= Acciones requeridas =
[A] Actualiza el fragmento del texto sobre el trabajo comprendido entre "En su origen" y "plato de gusto.", ambos incluidos, sustituyendo "plato de gusto" por "algo agradable".
[B] Según el texto sobre el trabajo, ¿a qué instrumento de tortura remite en su origen la palabra española «trabajo»?

= Texto proporcionado =
....
En su origen la palabra española «trabajo» remite a un instrumento de tortura, el tripalium. Y en alemán y ruso la etimología para «trabajo» (arbeit, rabot), de origen indoeuropeo, pertenece a la misma raíz que da lugar a la palabra «robot», que significa «esclavo». Si seguimos buscando en otras lenguas encontramos ejemplos parecidos que, como mínimo, nos dejan claro que el trabajo nunca fue plato de gusto.
Al menos ciertos
trabajos: griegos y romanos distinguían entre «labor» y «trabajo» y
usaban diferentes palabras para referirse a cada cosa. La labor era la
tarea del hombre libre: la política, el debate filosófico, la caza, la
guerra… Lo demás, la actividad productiva cotidiana, era casi todo cosa
de esclavos. Una idea que, con o sin distinta terminología, se ha dado
en todas las civilizaciones de la Historia hasta fechas bien recientes.
En la Edad Media, el Renacimiento y en realidad hasta el advenimiento de
la doctrina capitalista liberal, el trabajo manual no sólo era cosa de
siervos o castas inferiores: es que estaba mal considerado. Ser
artesano, maestro, agricultor o lo que fuere se consideraba una mancha
en el currículum social del individuo. En la literatura española del
Siglo de Oro se hace alarde de la vagancia del hidalgo, que no da un
palo al agua en su vida y presume de ello, dejando por rústico y poca
cosa al que se gana el pan con el sudor de su frente.
Esta mentalidad se
mantuvo durante siglos, hasta que el auge de las naciones protestantes y
el triunfo de la burguesía establecieron una nueva mitología en torno
al trabajo como indicador de éxito, garante de la Gracia Divina y signo
de salvación. Poco a poco, y no sin resistencias, esta filosofía ha ido
extendiéndose por toda la Tierra y en la actualidad incluso naciones
tenidas por perezosas, como la española, enarbolan la bandera del
trabajo como virtud máxima del ciudadano.
Sin duda el ser humano
disfruta manteniéndose ocupado y quizá sea excesivo considerar, como
hacían los antiguos, que el trabajo sea una mancha. No obstante, cabe
preguntarse también si el desplazamiento hacia el lado contrario del
péndulo es tan bueno como nos dicen: ¿hasta qué punto el trabajo es una
bendición tan fantástica como nos quieren hacer creer?
....
= Datos proporcionados =
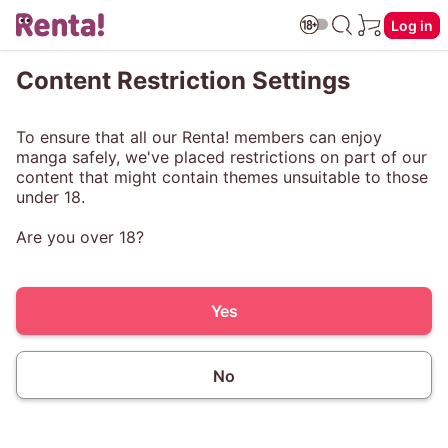
Log in
Content Restriction Settings
To ensure that all our Renta! members can enjoy
manga safely, we've placed restrictions on part of our
content that might contain themes unsuitable to those
under 18.
Are you over 18?
Yes
No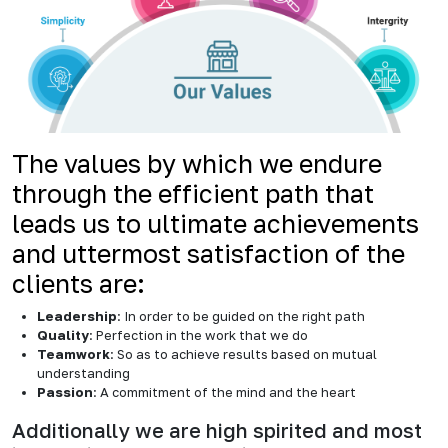
The values by which we endure
through the efficient path that
leads us to ultimate achievements
and uttermost satisfaction of the
clients are:
Leadership
: In order to be guided on the right path
Quality
: Perfection in the work that we do
Teamwork
: So as to achieve results based on mutual
understanding
Passion
: A commitment of the mind and the heart
Additionally we are high spirited and most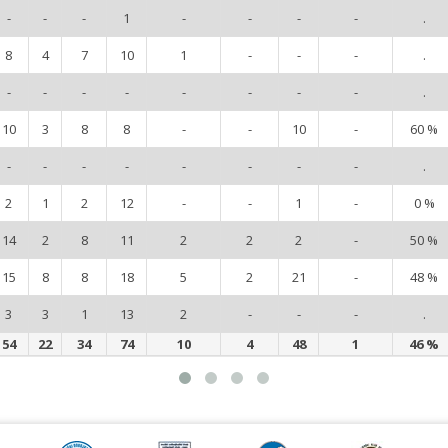
-
-
-
1
-
-
-
-
.
8
4
7
10
1
-
-
-
.
-
-
-
-
-
-
-
-
.
10
3
8
8
-
-
10
-
60 %
-
-
-
-
-
-
-
-
.
2
1
2
12
-
-
1
-
0 %
14
2
8
11
2
2
2
-
50 %
15
8
8
18
5
2
21
-
48 %
3
3
1
13
2
-
-
-
.
54
22
34
74
10
4
48
1
46 %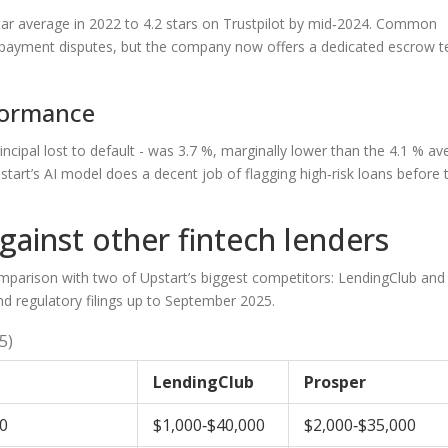
tar average in 2022 to 4.2 stars on Trustpilot by mid‑2024. Common
o payment disputes, but the company now offers a dedicated escrow 
formance
ncipal lost to default - was 3.7 %, marginally lower than the 4.1 % av
start’s AI model does a decent job of flagging high‑risk loans before 
ainst other fintech lenders
comparison with two of Upstart’s biggest competitors:
LendingClub
and
and regulatory filings up to September 2025.
5)
LendingClub
Prosper
0
$1,000‑$40,000
$2,000‑$35,000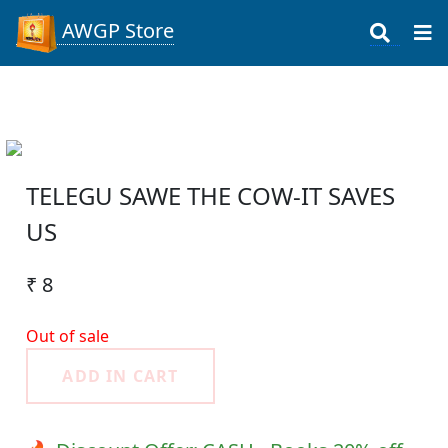
AWGP Store
TELEGU SAWE THE COW-IT SAVES
US
₹ 8
Out of sale
ADD IN CART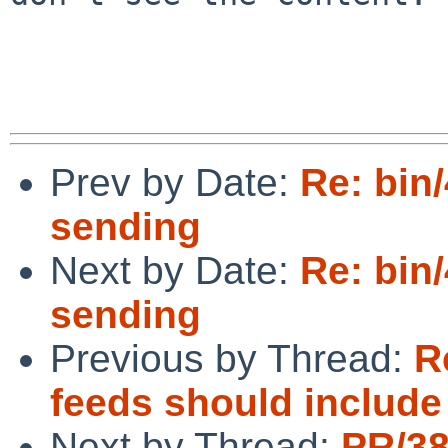
Prev by Date:
Re: bin
sending
Next by Date:
Re: bin
sending
Previous by Thread:
R
feeds should include
Next by Thread:
PR/3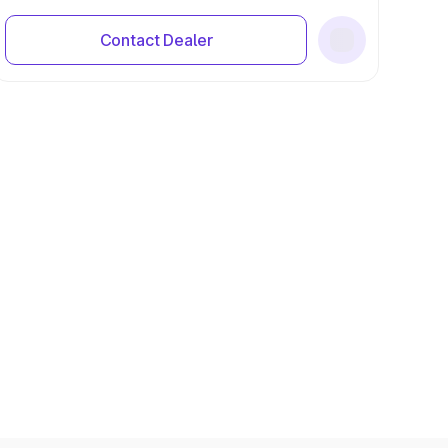
Contact Dealer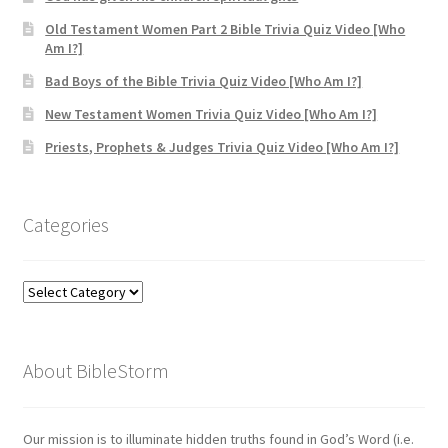
Old Testament Women Part 2 Bible Trivia Quiz Video [Who
Am I?]
Bad Boys of the Bible Trivia Quiz Video [Who Am I?]
New Testament Women Trivia Quiz Video [Who Am I?]
Priests, Prophets & Judges Trivia Quiz Video [Who Am I?]
Categories
Categories
About BibleStorm
Our mission is to illuminate hidden truths found in God’s Word (i.e.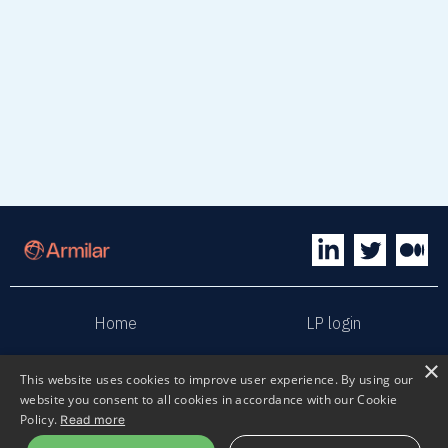
Home
LP login
×
Sphaera
Terms & Conditions
This website uses cookies to improve user experience. By using our
website you consent to all cookies in accordance with our Cookie
Policy.
Read more
Privacy policy
Sustainability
....
= Resultados por tarea =
[A]
En su origen la palabra española «trabajo» remite a un instrumento de tortura, el tripalium. Y en alemán y ruso la etimología para «trabajo» (arbeit, rabot), de origen indoeuropeo, pertenece a la misma raíz que da lugar a la palabra «robot», que significa «esclavo». Si seguimos buscando en otras lenguas encontramos ejemplos parecidos que, como mínimo, nos dejan claro que el trabajo nunca fue algo agradable.

[B] Al tripalium.